→ **Exercise details**: Retype exactly the span of lines below from the one with "Borzel, T. (1999): ‘Towards" through the one with "3. Prior to". Do not include pictures.

Page-level text extractions
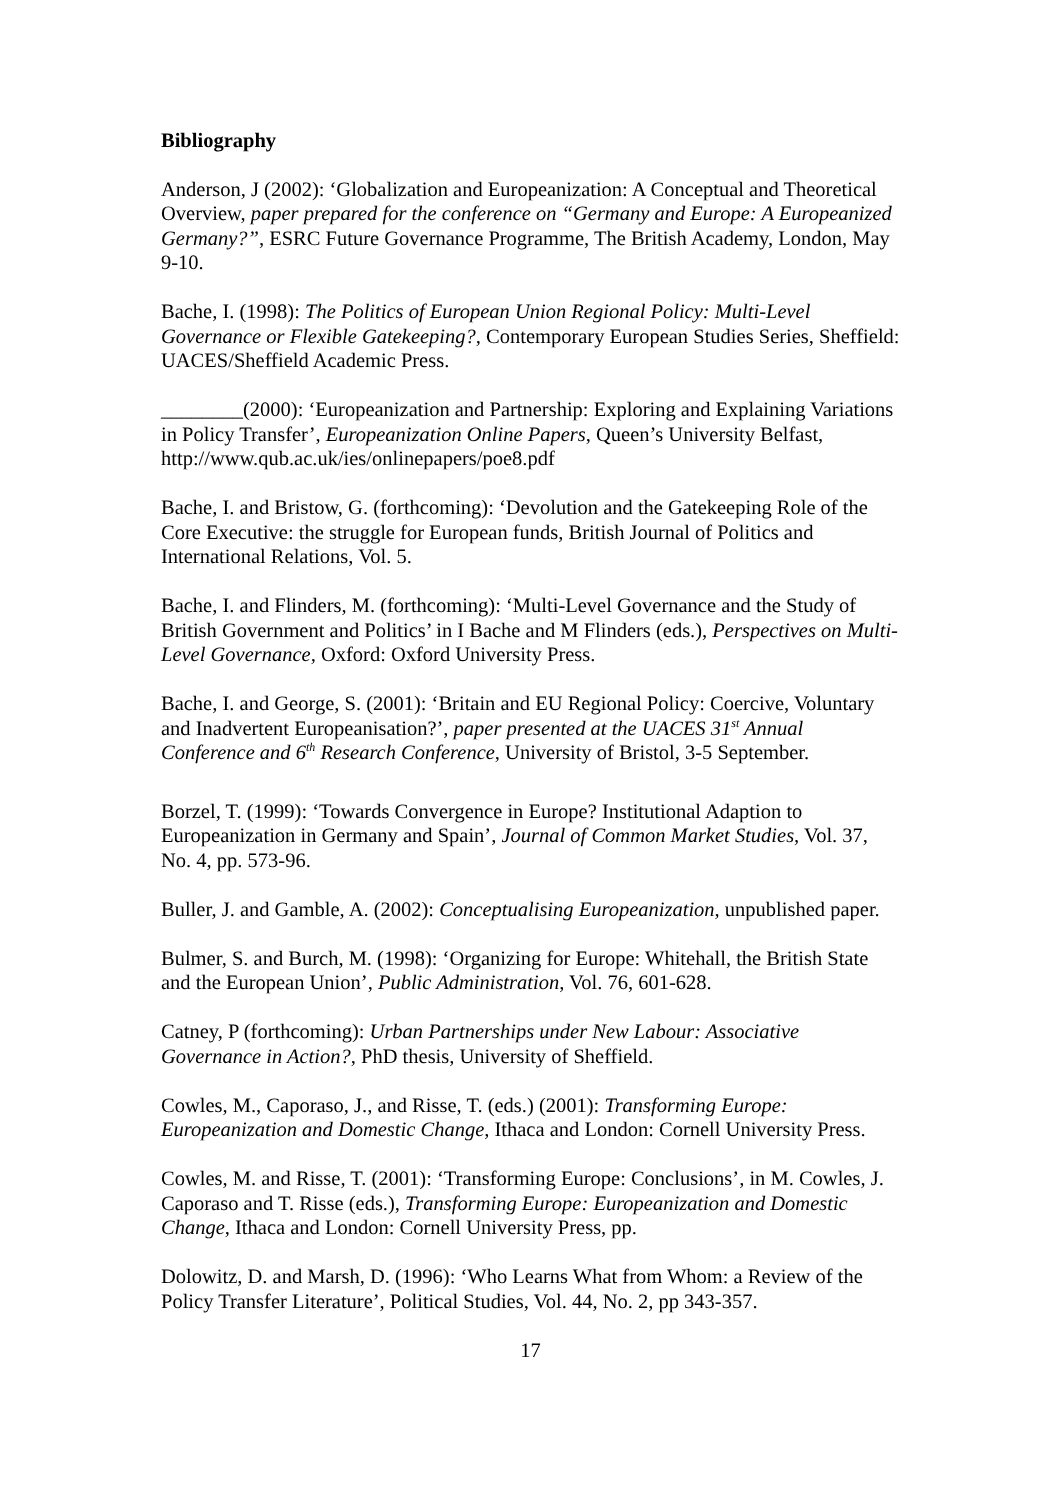Bibliography
Anderson, J (2002): ‘Globalization and Europeanization: A Conceptual and Theoretical Overview, paper prepared for the conference on “Germany and Europe: A Europeanized Germany?”, ESRC Future Governance Programme, The British Academy, London, May 9-10.
Bache, I. (1998): The Politics of European Union Regional Policy: Multi-Level Governance or Flexible Gatekeeping?, Contemporary European Studies Series, Sheffield: UACES/Sheffield Academic Press.
________(2000): ‘Europeanization and Partnership: Exploring and Explaining Variations in Policy Transfer’, Europeanization Online Papers, Queen’s University Belfast, http://www.qub.ac.uk/ies/onlinepapers/poe8.pdf
Bache, I. and Bristow, G. (forthcoming): ‘Devolution and the Gatekeeping Role of the Core Executive: the struggle for European funds, British Journal of Politics and International Relations, Vol. 5.
Bache, I. and Flinders, M. (forthcoming): ‘Multi-Level Governance and the Study of British Government and Politics’ in I Bache and M Flinders (eds.), Perspectives on Multi-Level Governance, Oxford: Oxford University Press.
Bache, I. and George, S. (2001): ‘Britain and EU Regional Policy: Coercive, Voluntary and Inadvertent Europeanisation?’, paper presented at the UACES 31<sup>st</sup> Annual Conference and 6<sup>th</sup> Research Conference, University of Bristol, 3-5 September.
Borzel, T. (1999): ‘Towards Convergence in Europe? Institutional Adaption to Europeanization in Germany and Spain’, Journal of Common Market Studies, Vol. 37, No. 4, pp. 573-96.
Buller, J. and Gamble, A. (2002): Conceptualising Europeanization, unpublished paper.
Bulmer, S. and Burch, M. (1998): ‘Organizing for Europe: Whitehall, the British State and the European Union’, Public Administration, Vol. 76, 601-628.
Catney, P (forthcoming): Urban Partnerships under New Labour: Associative Governance in Action?, PhD thesis, University of Sheffield.
Cowles, M., Caporaso, J., and Risse, T. (eds.) (2001): Transforming Europe: Europeanization and Domestic Change, Ithaca and London: Cornell University Press.
Cowles, M. and Risse, T. (2001): ‘Transforming Europe: Conclusions’, in M. Cowles, J. Caporaso and T. Risse (eds.), Transforming Europe: Europeanization and Domestic Change, Ithaca and London: Cornell University Press, pp.
Dolowitz, D. and Marsh, D. (1996): ‘Who Learns What from Whom: a Review of the Policy Transfer Literature’, Political Studies, Vol. 44, No. 2, pp 343-357.
17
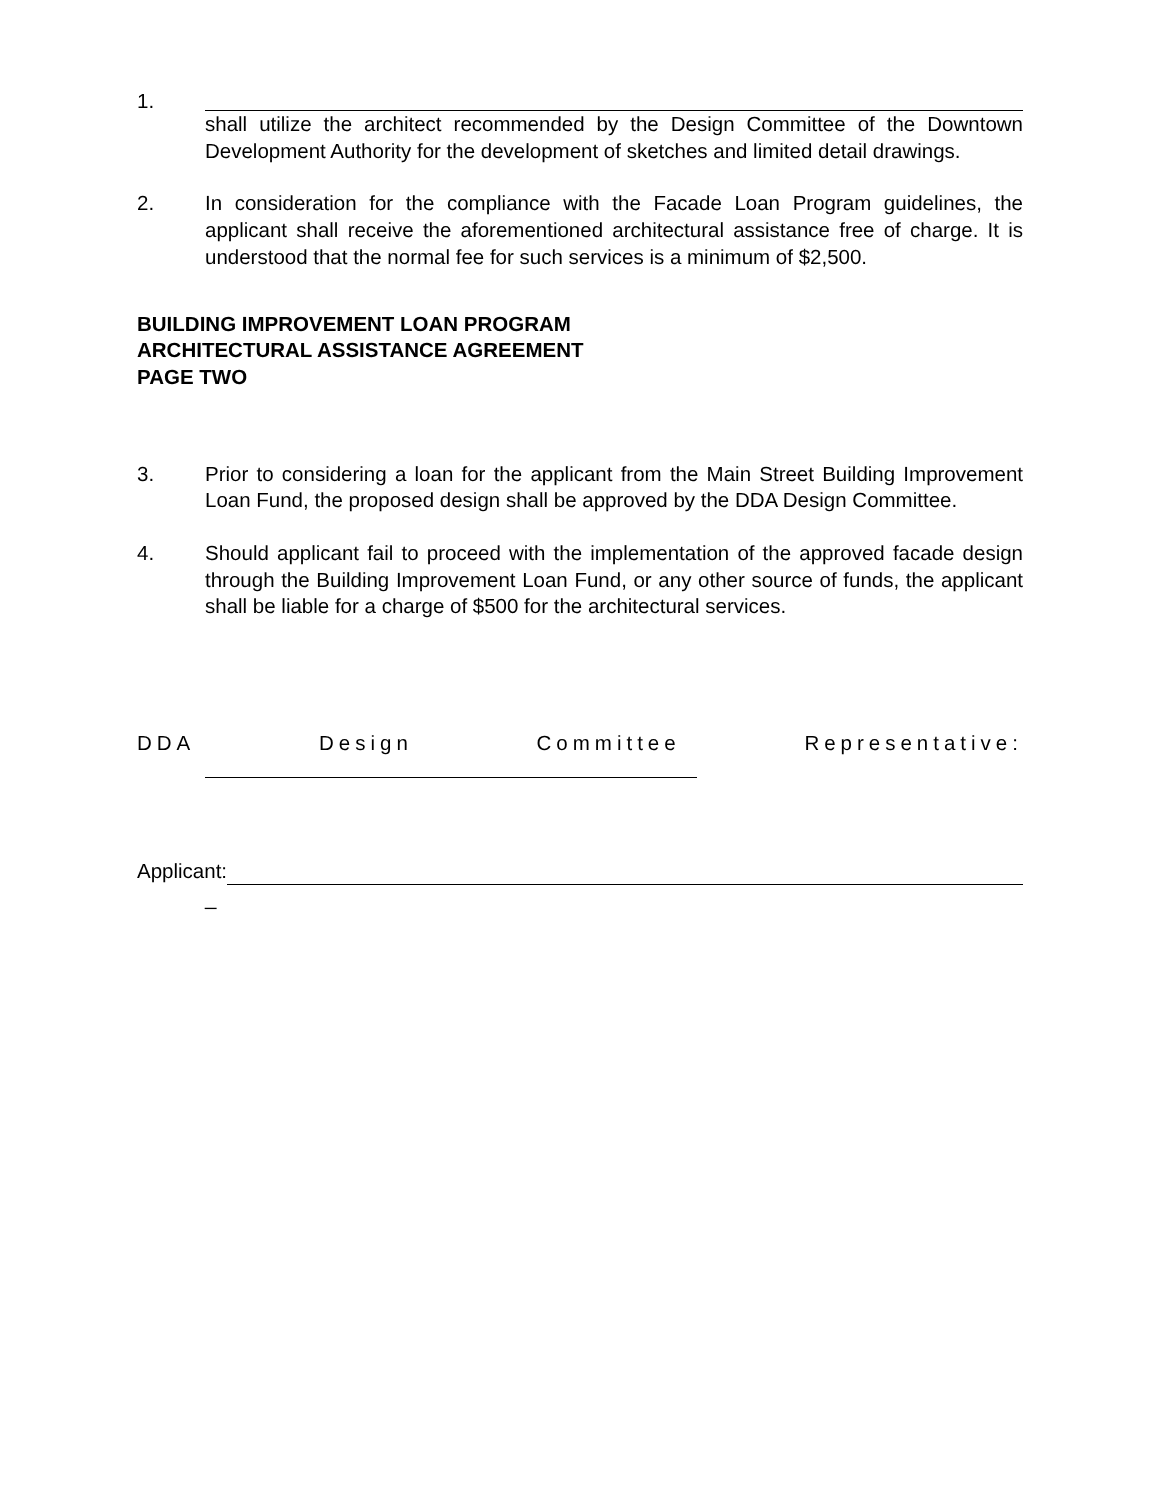1. shall utilize the architect recommended by the Design Committee of the Downtown Development Authority for the development of sketches and limited detail drawings.
2. In consideration for the compliance with the Facade Loan Program guidelines, the applicant shall receive the aforementioned architectural assistance free of charge. It is understood that the normal fee for such services is a minimum of $2,500.
BUILDING IMPROVEMENT LOAN PROGRAM
ARCHITECTURAL ASSISTANCE AGREEMENT
PAGE TWO
3. Prior to considering a loan for the applicant from the Main Street Building Improvement Loan Fund, the proposed design shall be approved by the DDA Design Committee.
4. Should applicant fail to proceed with the implementation of the approved facade design through the Building Improvement Loan Fund, or any other source of funds, the applicant shall be liable for a charge of $500 for the architectural services.
DDA Design Committee Representative:
Applicant:
_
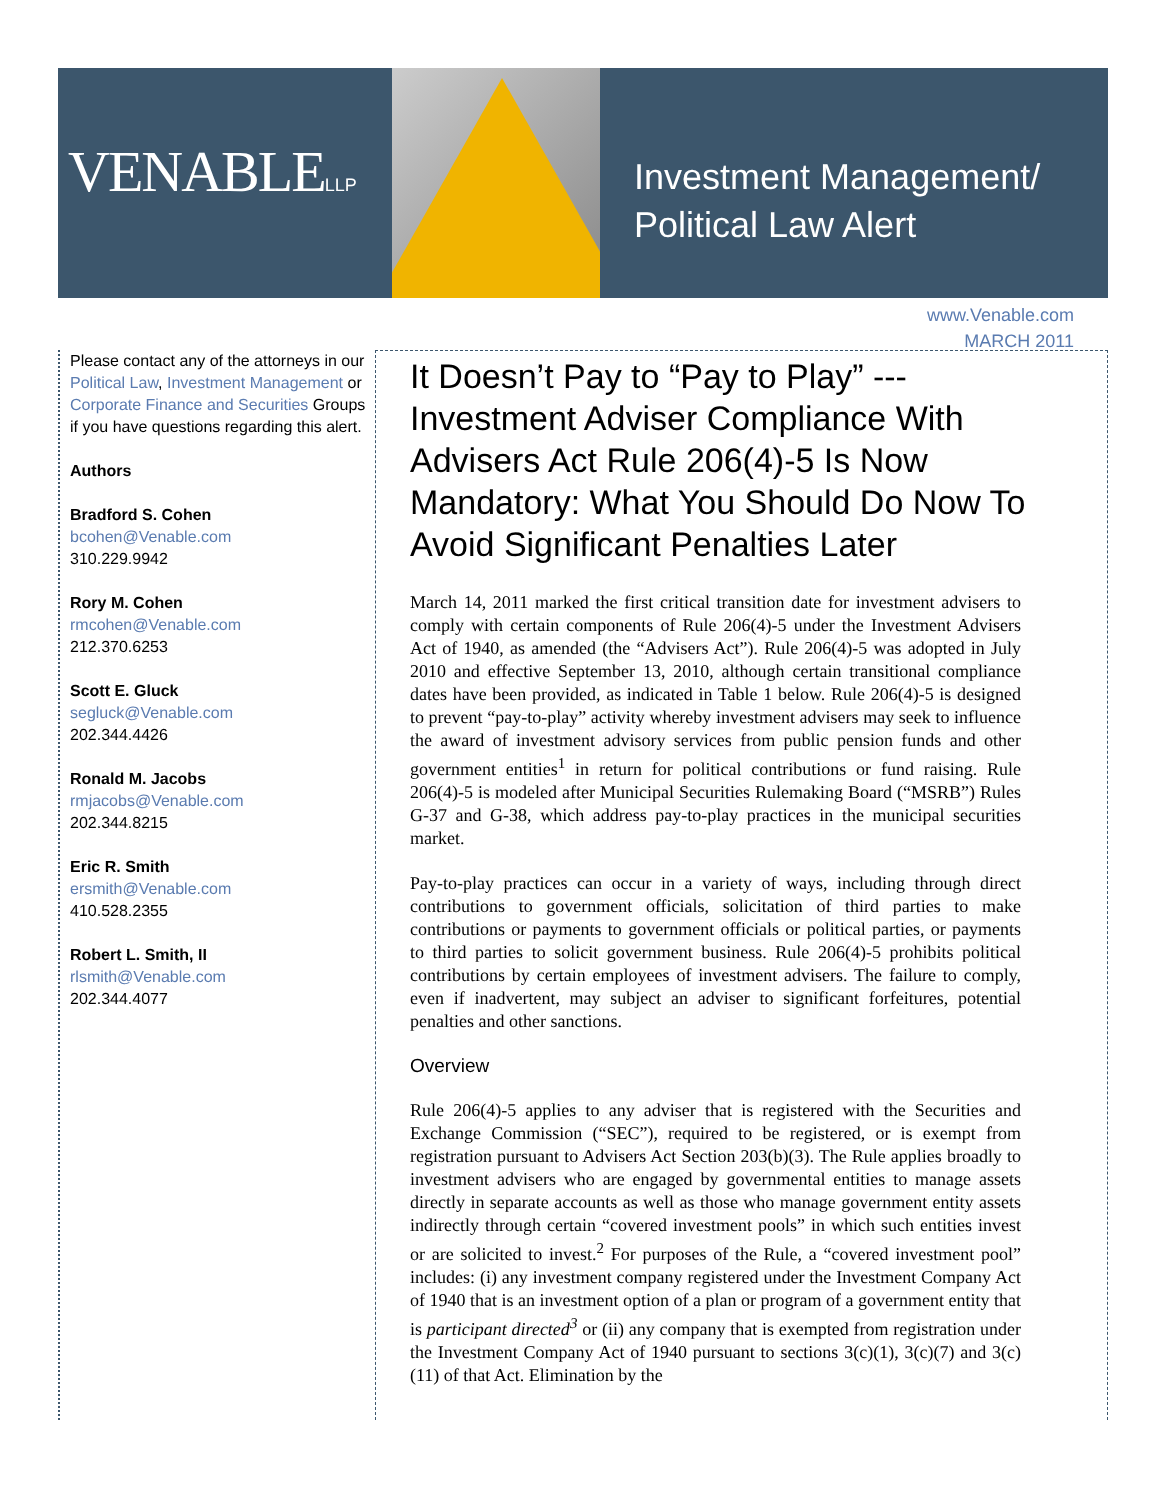VENABLELLP
Investment Management/
Political Law Alert
www.Venable.com
MARCH 2011
Please contact any of the attorneys in our Political Law, Investment Management or Corporate Finance and Securities Groups if you have questions regarding this alert.
Authors
Bradford S. Cohen
bcohen@Venable.com
310.229.9942
Rory M. Cohen
rmcohen@Venable.com
212.370.6253
Scott E. Gluck
segluck@Venable.com
202.344.4426
Ronald M. Jacobs
rmjacobs@Venable.com
202.344.8215
Eric R. Smith
ersmith@Venable.com
410.528.2355
Robert L. Smith, II
rlsmith@Venable.com
202.344.4077
It Doesn’t Pay to “Pay to Play” --- Investment Adviser Compliance With Advisers Act Rule 206(4)-5 Is Now Mandatory: What You Should Do Now To Avoid Significant Penalties Later
March 14, 2011 marked the first critical transition date for investment advisers to comply with certain components of Rule 206(4)-5 under the Investment Advisers Act of 1940, as amended (the “Advisers Act”). Rule 206(4)-5 was adopted in July 2010 and effective September 13, 2010, although certain transitional compliance dates have been provided, as indicated in Table 1 below. Rule 206(4)-5 is designed to prevent “pay-to-play” activity whereby investment advisers may seek to influence the award of investment advisory services from public pension funds and other government entities<sup>1</sup> in return for political contributions or fund raising. Rule 206(4)-5 is modeled after Municipal Securities Rulemaking Board (“MSRB”) Rules G-37 and G-38, which address pay-to-play practices in the municipal securities market.
Pay-to-play practices can occur in a variety of ways, including through direct contributions to government officials, solicitation of third parties to make contributions or payments to government officials or political parties, or payments to third parties to solicit government business. Rule 206(4)-5 prohibits political contributions by certain employees of investment advisers. The failure to comply, even if inadvertent, may subject an adviser to significant forfeitures, potential penalties and other sanctions.
Overview
Rule 206(4)-5 applies to any adviser that is registered with the Securities and Exchange Commission (“SEC”), required to be registered, or is exempt from registration pursuant to Advisers Act Section 203(b)(3). The Rule applies broadly to investment advisers who are engaged by governmental entities to manage assets directly in separate accounts as well as those who manage government entity assets indirectly through certain “covered investment pools” in which such entities invest or are solicited to invest.<sup>2</sup> For purposes of the Rule, a “covered investment pool” includes: (i) any investment company registered under the Investment Company Act of 1940 that is an investment option of a plan or program of a government entity that is participant directed<sup>3</sup> or (ii) any company that is exempted from registration under the Investment Company Act of 1940 pursuant to sections 3(c)(1), 3(c)(7) and 3(c)(11) of that Act. Elimination by the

→ **Solution to the exercise**:
Borzel, T. (1999): ‘Towards Convergence in Europe? Institutional Adaption to Europeanization in Germany and Spain’, Journal of Common Market Studies, Vol. 37, No. 4, pp. 573-96.
Buller, J. and Gamble, A. (2002): Conceptualising Europeanization, unpublished paper.
Bulmer, S. and Burch, M. (1998): ‘Organizing for Europe: Whitehall, the British State and the European Union’, Public Administration, Vol. 76, 601-628.
Catney, P (forthcoming): Urban Partnerships under New Labour: Associative Governance in Action?, PhD thesis, University of Sheffield.
Cowles, M., Caporaso, J., and Risse, T. (eds.) (2001): Transforming Europe: Europeanization and Domestic Change, Ithaca and London: Cornell University Press.
Cowles, M. and Risse, T. (2001): ‘Transforming Europe: Conclusions’, in M. Cowles, J. Caporaso and T. Risse (eds.), Transforming Europe: Europeanization and Domestic Change, Ithaca and London: Cornell University Press, pp.
Dolowitz, D. and Marsh, D. (1996): ‘Who Learns What from Whom: a Review of the Policy Transfer Literature’, Political Studies, Vol. 44, No. 2, pp 343-357.
17
1. shall utilize the architect recommended by the Design Committee of the Downtown Development Authority for the development of sketches and limited detail drawings.
2. In consideration for the compliance with the Facade Loan Program guidelines, the applicant shall receive the aforementioned architectural assistance free of charge. It is understood that the normal fee for such services is a minimum of $2,500.
BUILDING IMPROVEMENT LOAN PROGRAM
ARCHITECTURAL ASSISTANCE AGREEMENT
PAGE TWO
3. Prior to considering a loan for the applicant from the Main Street Building Improvement Loan Fund, the proposed design shall be approved by the DDA Design Committee.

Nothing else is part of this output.